(Data records)
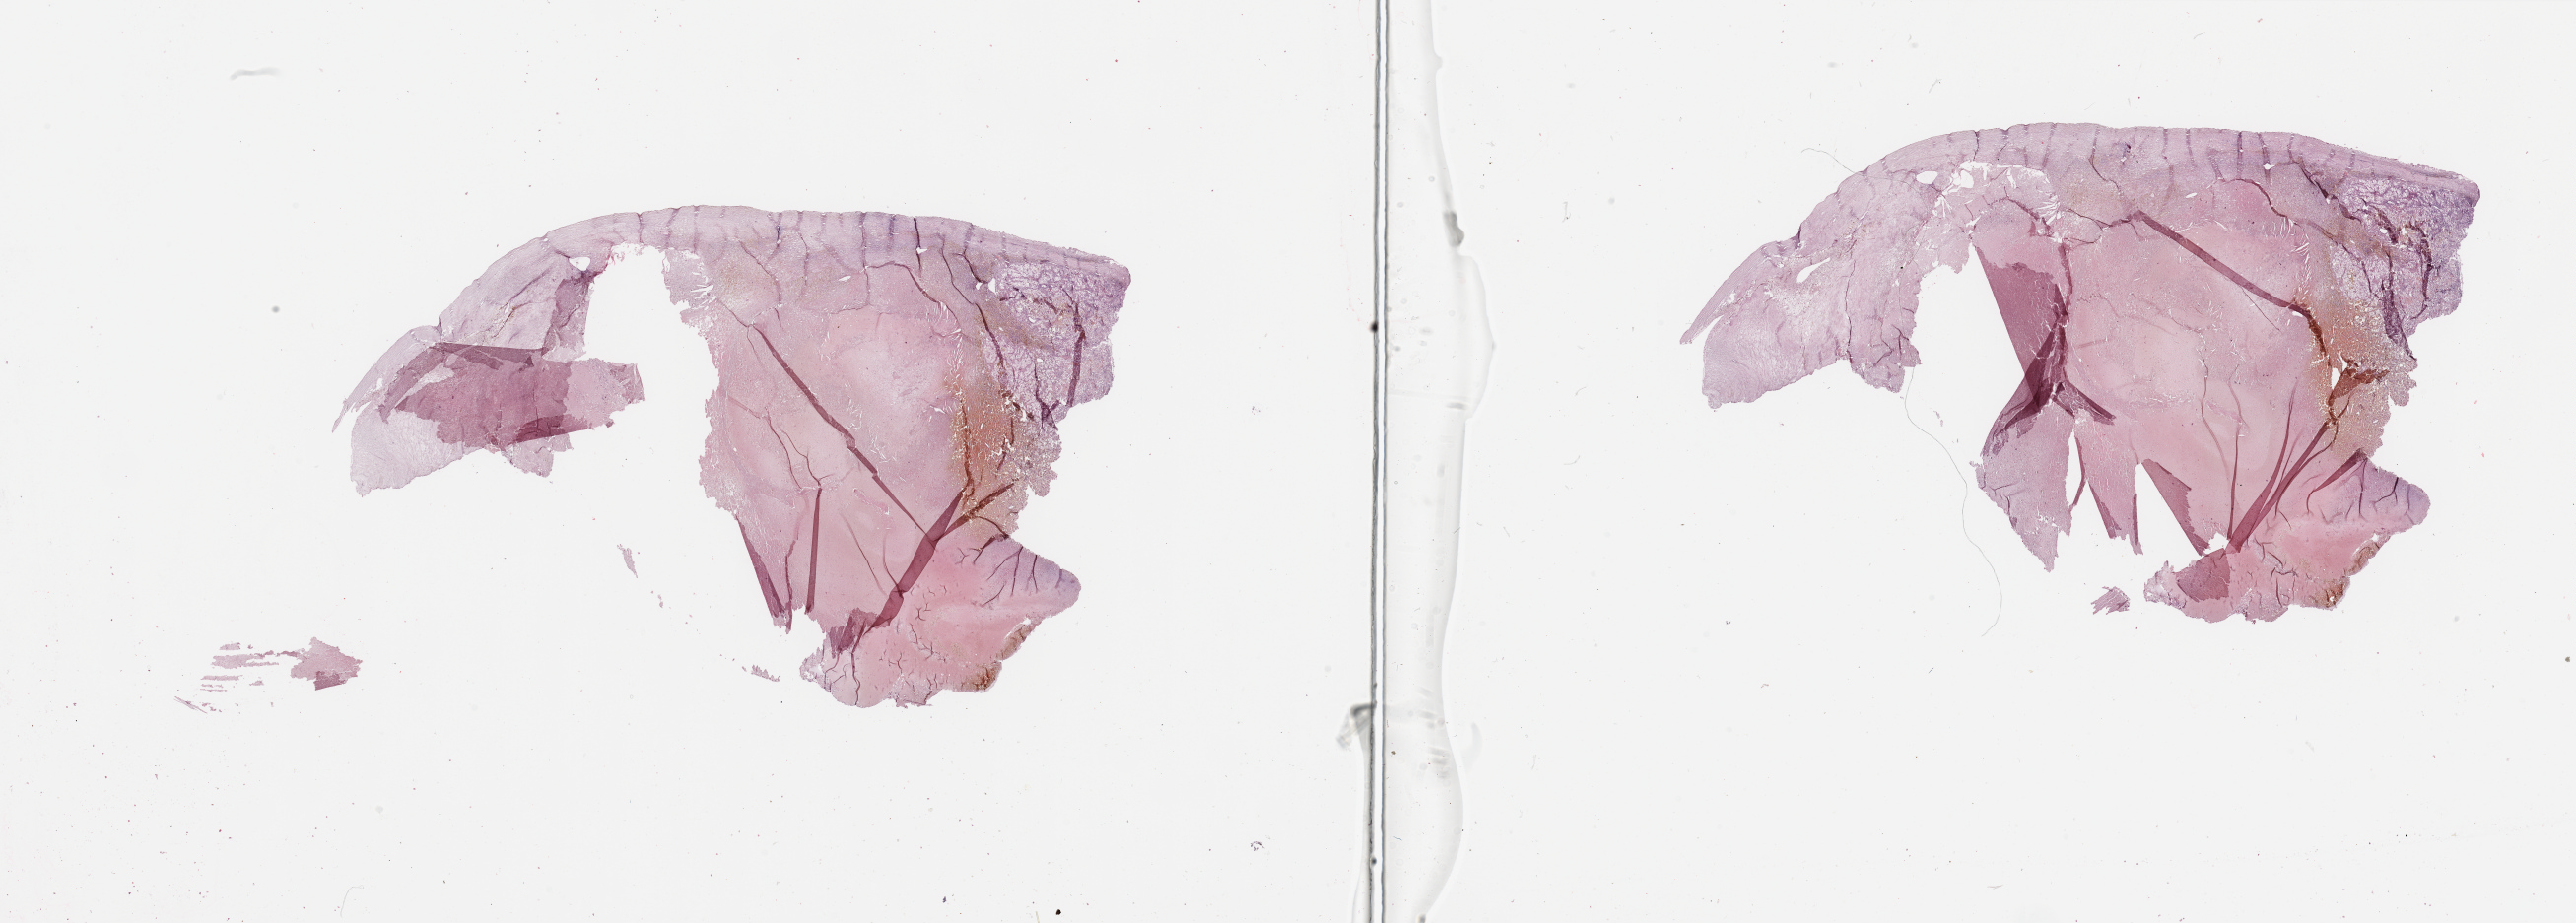
Whole-slide histology image, H&E-stained, whole scanned area (about 41.3 x 14.8 mm, slide scanned at 20x) shown as a low-resolution overview; kidney, tumour tissue. 86-year-old female patient. Histologic grade: G3 (poorly differentiated).
• diagnosis: Renal cell carcinoma, NOS
• primary tumour site (as recorded): upper pole
• AJCC pathologic stage: IV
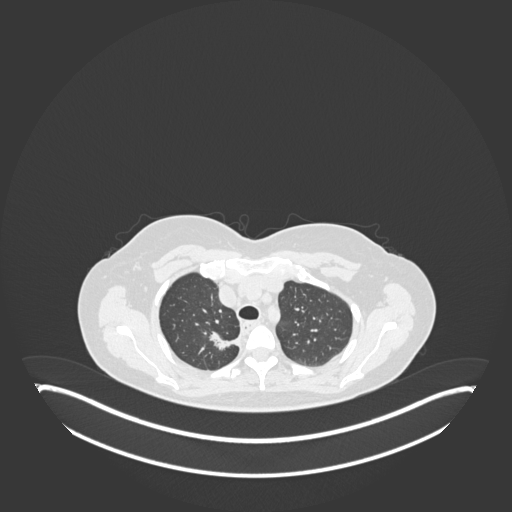
Chest CT, one axial slice; slice 141 of 181 in the series (ordered by position); reconstruction kernel B30f; lung window (W 1500 / L -600 HU); 512 × 512 image matrix, field of view 500 × 500 mm. Patient: female, 65 years. Case-level facts recorded for this patient, not image findings: clinical TNM (as recorded): T1b N0 M0; histopathological grade: G2.
Structures marked on this image (rectangle marked by the reading radiologist):
- lung tumour (recorded histology: adenocarcinoma): bounding box (x1, y1, x2, y2) in pixels: (208, 329, 241, 351)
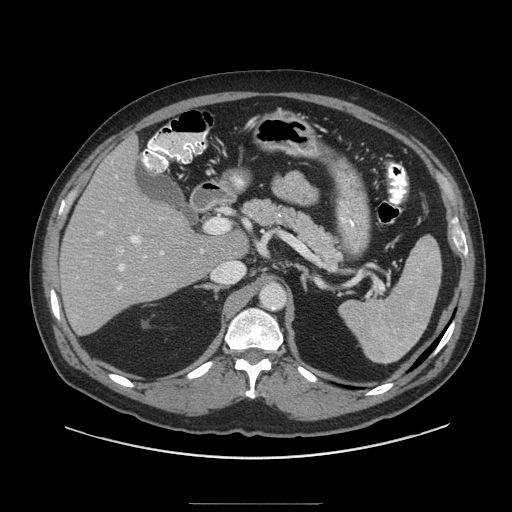
Contrast-enhanced abdominal CT (liver protocol), one axial slice. Position 56 of 91 along the scan axis. Reconstruction kernel STANDARD. 140 kVp. Soft-tissue window (W 400 / L 40 HU). 2.5 mm slice thickness. 512 × 512 image matrix, field of view 440 × 440 mm. From the clinical record (not read from this slice): diagnosis: hepatocellular carcinoma (patient treated with transarterial chemoembolisation; whether this scan precedes or follows treatment is not stated here); TNM stage (as recorded): Stage-I; Child-Pugh class: A.
Structures marked on this image (semi-automatic segmentation, software-assisted and operator-edited):
- liver parenchyma outside the tumour (the mass and vessels are separate outlines, so this box may not span the whole liver): bounding box (x1, y1, x2, y2) in pixels: (58, 136, 230, 334)
- portal vein: (98, 175, 203, 290)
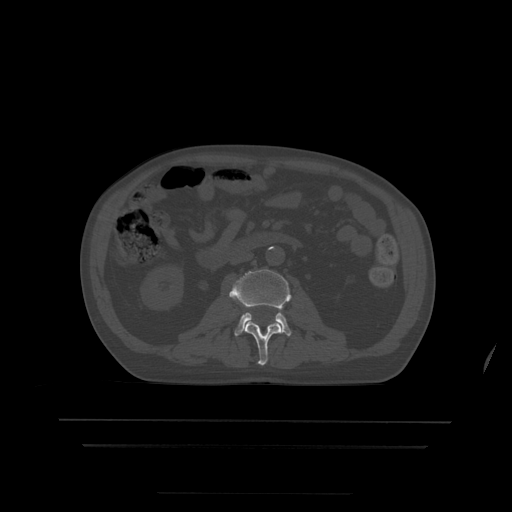
CT including the spine, one axial slice; slice 132 of 522 in the series (ordered by position); bone window (W 1800 / L 400 HU); 1.25 mm slice thickness; 512 × 512 image matrix, field of view 436 × 436 mm. Patient age 68 years. Case-level facts recorded for this patient, not image findings: primary cancer: urothelial.
Annotated regions visible in this slice (semi-automatic segmentation, software-assisted and operator-edited):
- L2 vertebra: bounding box [x1, y1, x2, y2] px = [245, 321, 282, 366]
- L3 vertebra: [229, 270, 292, 336]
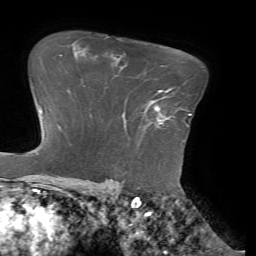
Breast MRI (dynamic contrast-enhanced), one axial slice; position 51 of 72 along the scan axis; cropped to one breast; dynamic contrast-enhanced series, time point 2 of 7 at this slice position (early post-contrast); 1.5 T; TE 4.1 ms, TR 8.5 ms; 2.2 mm slice thickness; 256 × 256 image matrix, field of view 210 × 210 mm. Female patient.
Outlined on this slice (semi-automatically segmented with operator editing):
- enhancing-tissue mask used for the functional tumour volume (all voxels passing the contrast-enhancement thresholds inside the analysis volume; usually the tumour): bounding box (x1, y1, x2, y2) in pixels: (155, 90, 184, 142)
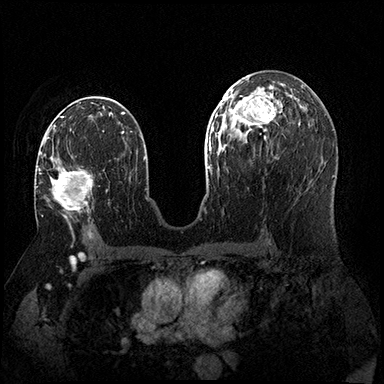
Breast MRI (dynamic contrast-enhanced), one axial slice; dynamic contrast-enhanced series, time point 2 of 8 at this slice position (early post-contrast); 3 T; TE 2.3 ms, TR 4.4 ms; 1 mm slice thickness; 384 × 384 image matrix. Female patient.
Annotated regions visible in this slice (semi-automatic segmentation, software-assisted and operator-edited):
- enhancing-tissue mask used for the functional tumour volume (all voxels passing the contrast-enhancement thresholds inside the analysis volume; usually the tumour): bounding box (x1, y1, x2, y2) in pixels: (39, 141, 93, 216)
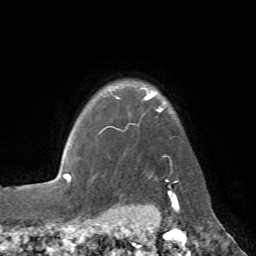
Breast MRI (dynamic contrast-enhanced), one axial slice. Slice 58 of 72 in the series (ordered by position). Cropped to one breast. Dynamic contrast-enhanced series, time point 2 of 7 at this slice position (early post-contrast). 1.5 T. TE 4.3 ms, TR 8.7 ms. 256 × 256 image matrix, field of view 180 × 180 mm. Female patient.
Annotated regions visible in this slice (semi-automatic segmentation, software-assisted and operator-edited):
- enhancing-tissue mask used for the functional tumour volume (all voxels passing the contrast-enhancement thresholds inside the analysis volume; usually the tumour): box from (x=102, y=91) to (x=178, y=183) px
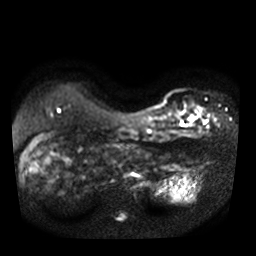
Breast MRI, one axial slice; slice 15 of 36 in the series (ordered by position); diffusion-weighted series; image 2 of 4 stored at this slice position (different b-values; order by instance number); 3 T; 256 × 256 image matrix, field of view 320 × 320 mm. Female patient.
Outlined on this slice (manually delineated by an expert):
- tumour on diffusion-weighted imaging: bounding box [x1, y1, x2, y2] px = [189, 115, 197, 121]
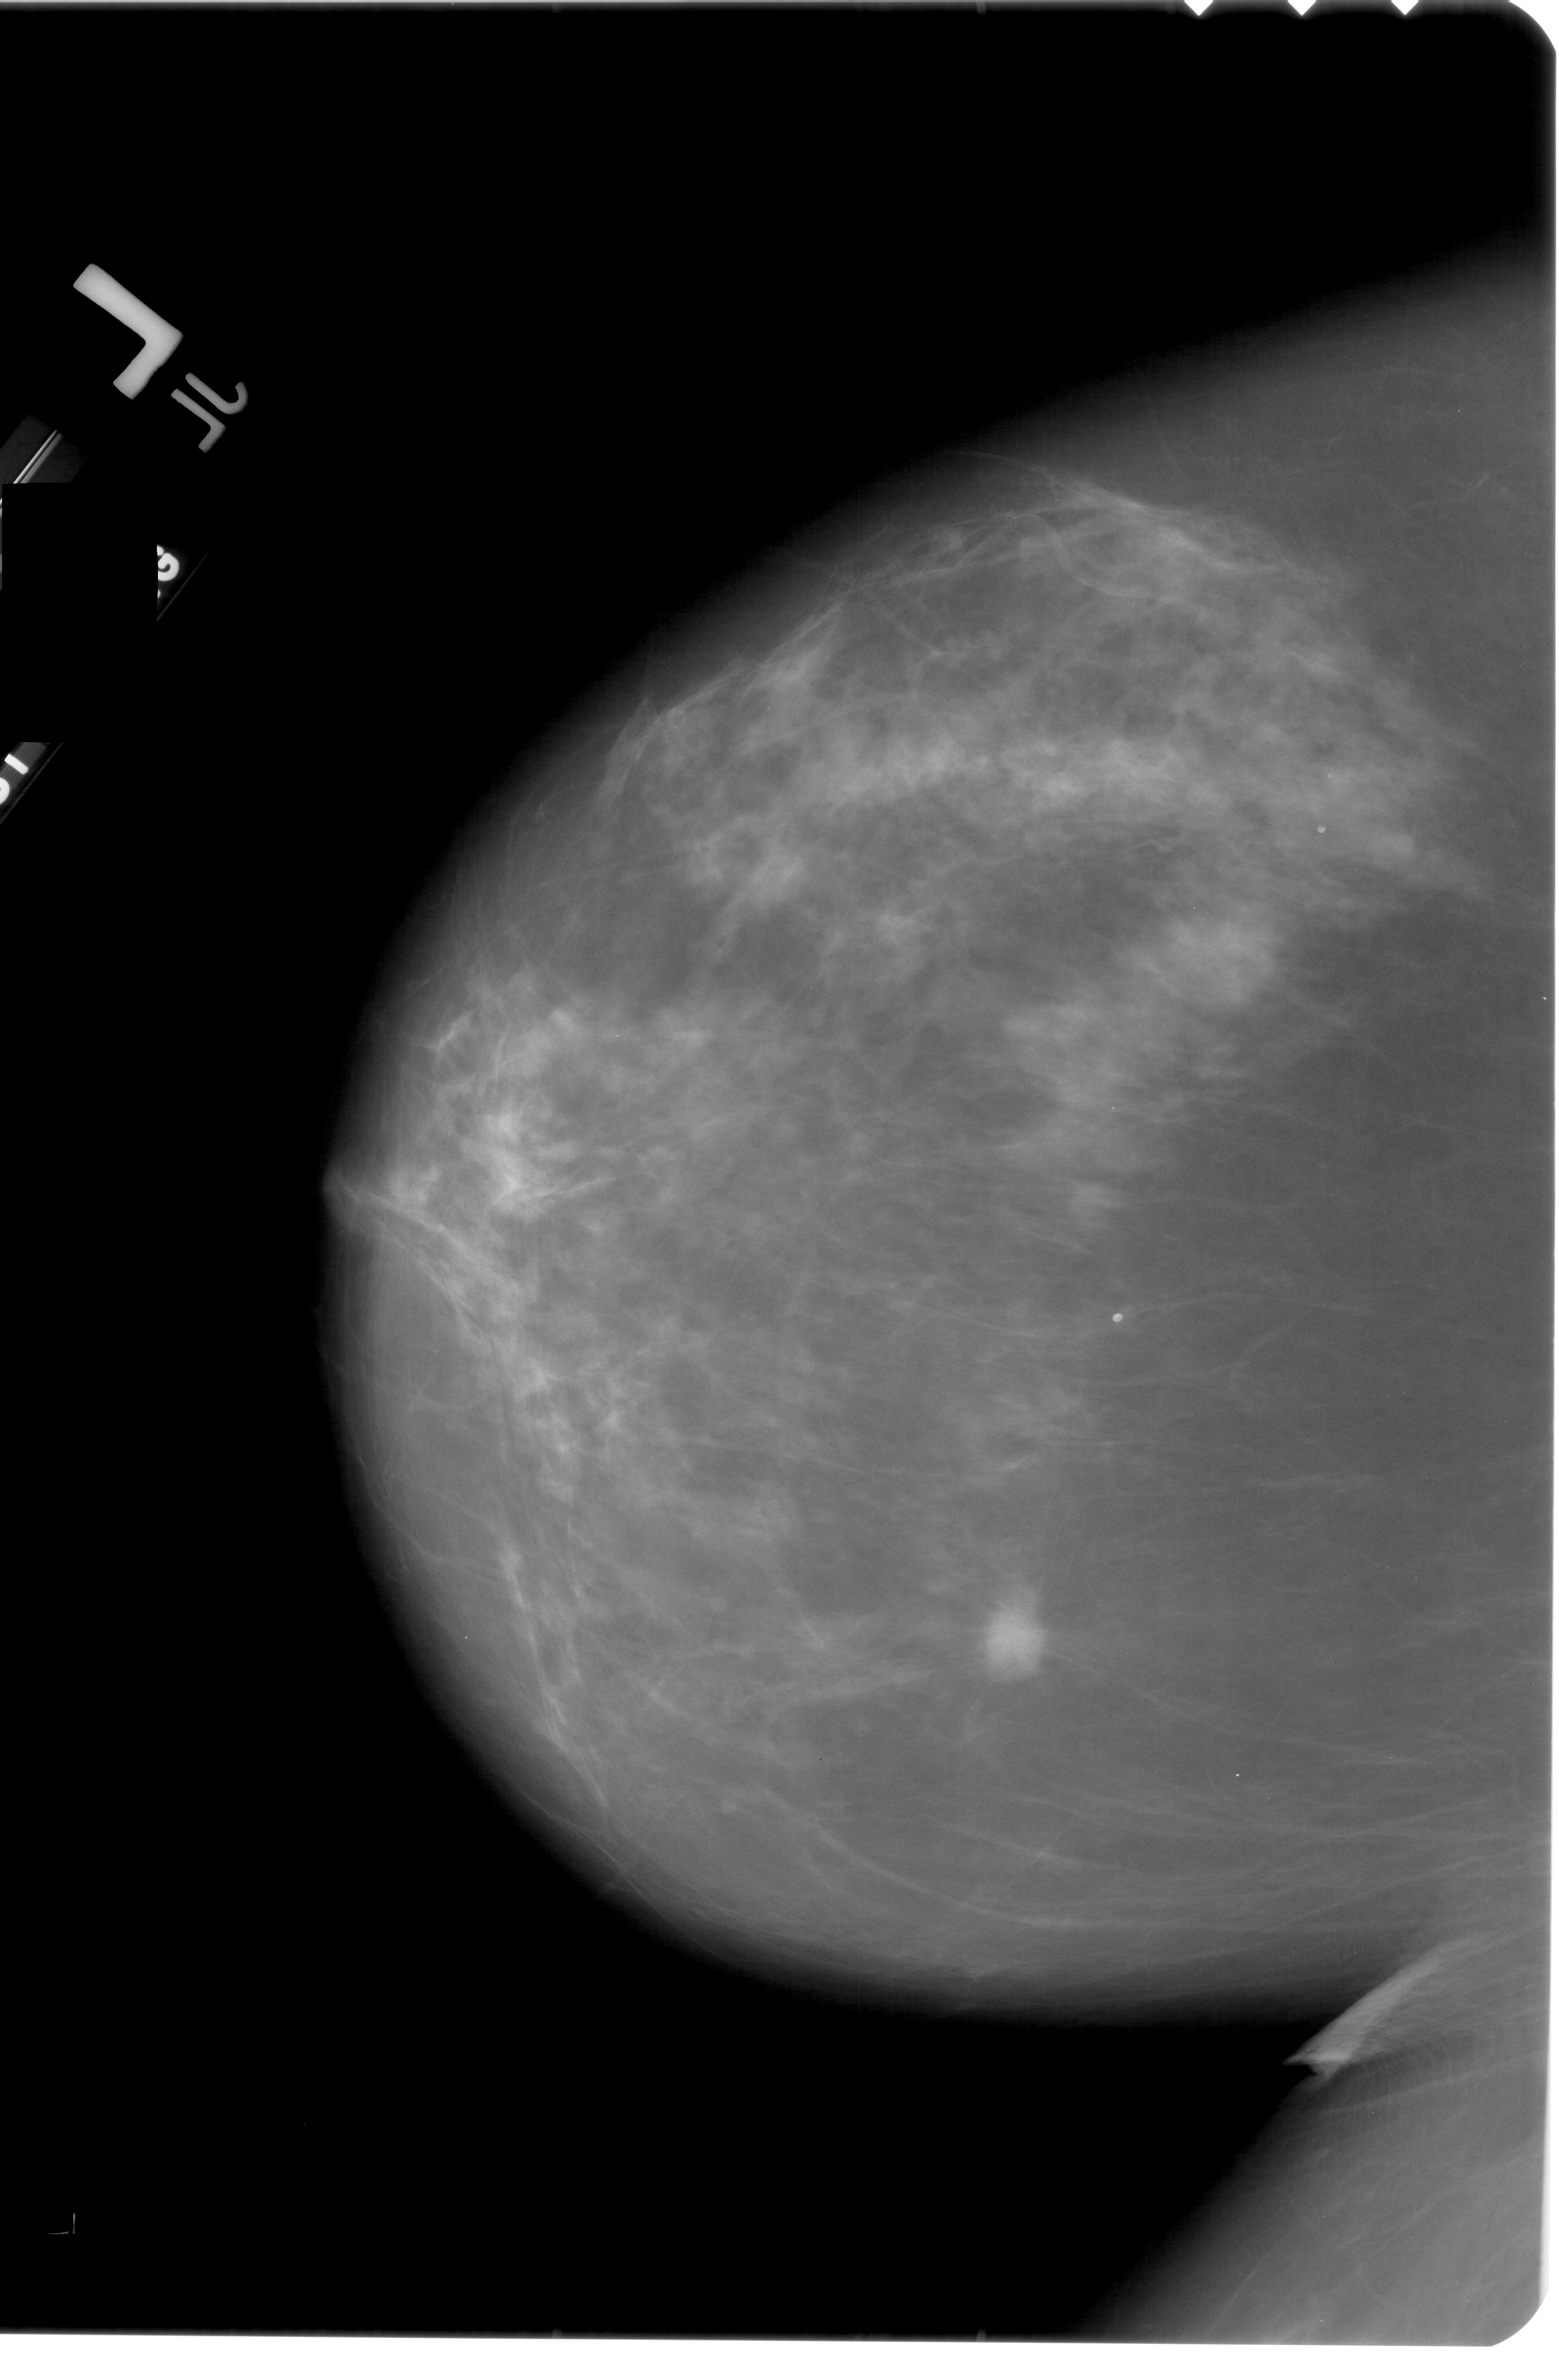
Scanned film-screen mammogram, left breast, CC view, breast composition: heterogeneously dense (BI-RADS density category 3 of 4).
- Marked abnormality: mass, shape irregular, margins spiculated; BI-RADS assessment category 5; subtlety rating 5 on a 1 (subtle) to 5 (obvious) scale; pathology (as recorded): malignant.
(End Data records)
Among the lines above, find those with the word "enhancement". Copy them.

- enhancing-tissue mask used for the functional tumour volume (all voxels passing the contrast-enhancement thresholds inside the analysis volume; usually the tumour): bounding box (x1, y1, x2, y2) in pixels: (155, 90, 184, 142)
- enhancing-tissue mask used for the functional tumour volume (all voxels passing the contrast-enhancement thresholds inside the analysis volume; usually the tumour): bounding box (x1, y1, x2, y2) in pixels: (39, 141, 93, 216)
- enhancing-tissue mask used for the functional tumour volume (all voxels passing the contrast-enhancement thresholds inside the analysis volume; usually the tumour): box from (x=102, y=91) to (x=178, y=183) px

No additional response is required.